No Identity Crisis, Just One World
By Hannah Black
The Bali Times
SILAKARANG ~ Last Saturday night my husband Ongky and I decided to have a barbeque in honour of my cousin Eleanor, who is resting with us after a long seven months on the road through Asia. We’ve had loads of little parties and barbeques at our villa in the village, which always includes a mix of my foreign friends and Ongky’s “boys,” all of which have been a pretty good time.
My in-laws, who are now used to a stream of white faces heading through to the back of the compound, welcome everyone and cook up enough rice and sambal to feed an army. My mother-in-law, who is very concerned about me feeding my friends goat food, or salad as I like to call it, makes up a pot of some spicy yellow concoction so we don’t all drop from malnutrition.
Our gatherings start out very organized: local boys outside helping with the barbeque or sitting on mats in the garden smoking, foreigners inside, chatting and eating chips and dip, but somewhere along the way it usually gets all mixed up.
After a couple of hours and plastic bags of arak (rice spirit), the village boys, who claim not to speak any English, start blabbering away and the foreigners, who speak no Balinese, seem to begin to catch on.
The boys, now totally used to me (just another Balinese wife), turn into junior high students around my pretty, foreign girlfriends, whispering to each other in Balinese about them.
By the end of the night everyone is spread out over the grass, laughing and chatting together like old friends. There is no distinction between locals and foreigners and no shyness about speaking in broken English, Balinese or Indonesian.
After last weekend’s party I started thinking a lot about the very real gap between the average Balinese villager and the many foreigners who live here. My life in the compound is a lifestyle that very few foreigners choose and I sometimes feel almost torn between my compound life and my life outside the village.
It feels as though when I’m in the village, I’m just another villager, but when I’m having lunch or a drink in a Seminyak or Ubud café, I’m just another foreigner.

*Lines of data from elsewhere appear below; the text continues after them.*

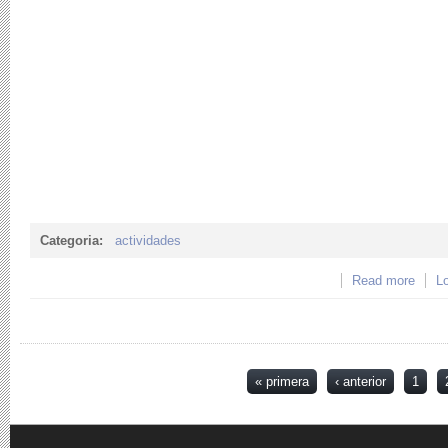
Categoria:
actividades
Read more
abou
Lo
MED
Páginas
« primera
‹ anterior
1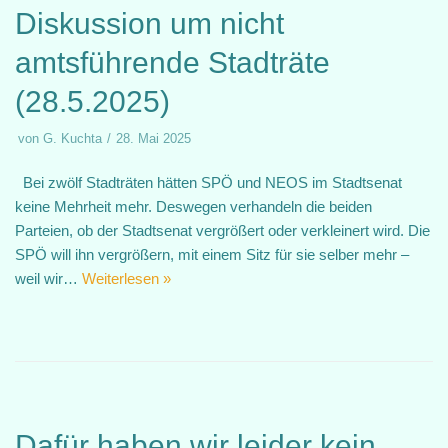
Diskussion um nicht
amtsführende Stadträte
(28.5.2025)
von
G. Kuchta
28. Mai 2025
Bei zwölf Stadträten hätten SPÖ und NEOS im Stadtsenat
keine Mehrheit mehr. Deswegen verhandeln die beiden
Parteien, ob der Stadtsenat vergrößert oder verkleinert wird. Die
SPÖ will ihn vergrößern, mit einem Sitz für sie selber mehr –
weil wir…
Weiterlesen »
Dafür haben wir leider kein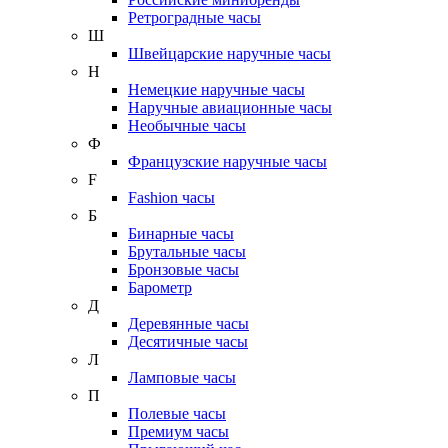
Ретроградные часы
Ш
Швейцарские наручные часы
Н
Немецкие наручные часы
Наручные авиационные часы
Необычные часы
Ф
Французские наручные часы
F
Fashion часы
Б
Бинарные часы
Брутальные часы
Бронзовые часы
Барометр
Д
Деревянные часы
Десятичные часы
Л
Ламповые часы
П
Полевые часы
Премиум часы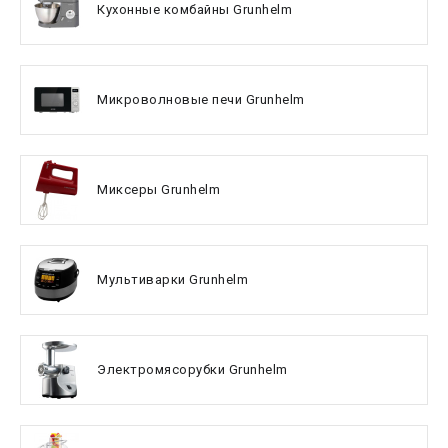
Кухонные комбайны Grunhelm
Микроволновые печи Grunhelm
Миксеры Grunhelm
Мультиварки Grunhelm
Электромясорубки Grunhelm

Before I married Ongky, I knew from meeting other foreign women married to Balinese men that to most locals I would always be another tourist needing transport or a four-day-old English newspaper, so usually it doesn’t really affect me.
However, one day in a month perhaps I pray to wake up six inches shorter, brown-skinned and -eyed and black-silky haired just so I can walk around undetected for a whole day. I want to be insignificant and go about my supermarket shopping without the fruit boy asking where I’m from or the parking man wanting to know where I’m staying.
I understand 100 percent that this is the lifestyle I have chosen and I am incredibly lucky to live in one of the world’s top tourist destinations, but some days I feel like I should wear a sign round my neck saying “I’m from Silakarang.” Thinking about it, I’m sure it would only attract more attention – after all, someone always knows someone from Silakarang, or any other village you care to mention.
I love my village life because I can wander around, in and out of family and friend’s compounds, to the local shops and even to the temple without one person trying to sell me anything. Everyone knows I’m married, have a baby and live in a nice little house behind my in-laws. Most have seen me in my pyjamas bottoms and an old t-shirt at some point in the past two years and have never judged me for my scruffiness.
White or brown I’m very grateful to be safe, comfortable and well cared for and I feel just as loved in my Balinese village as I do back in my faraway village of Peel, Isle of Man.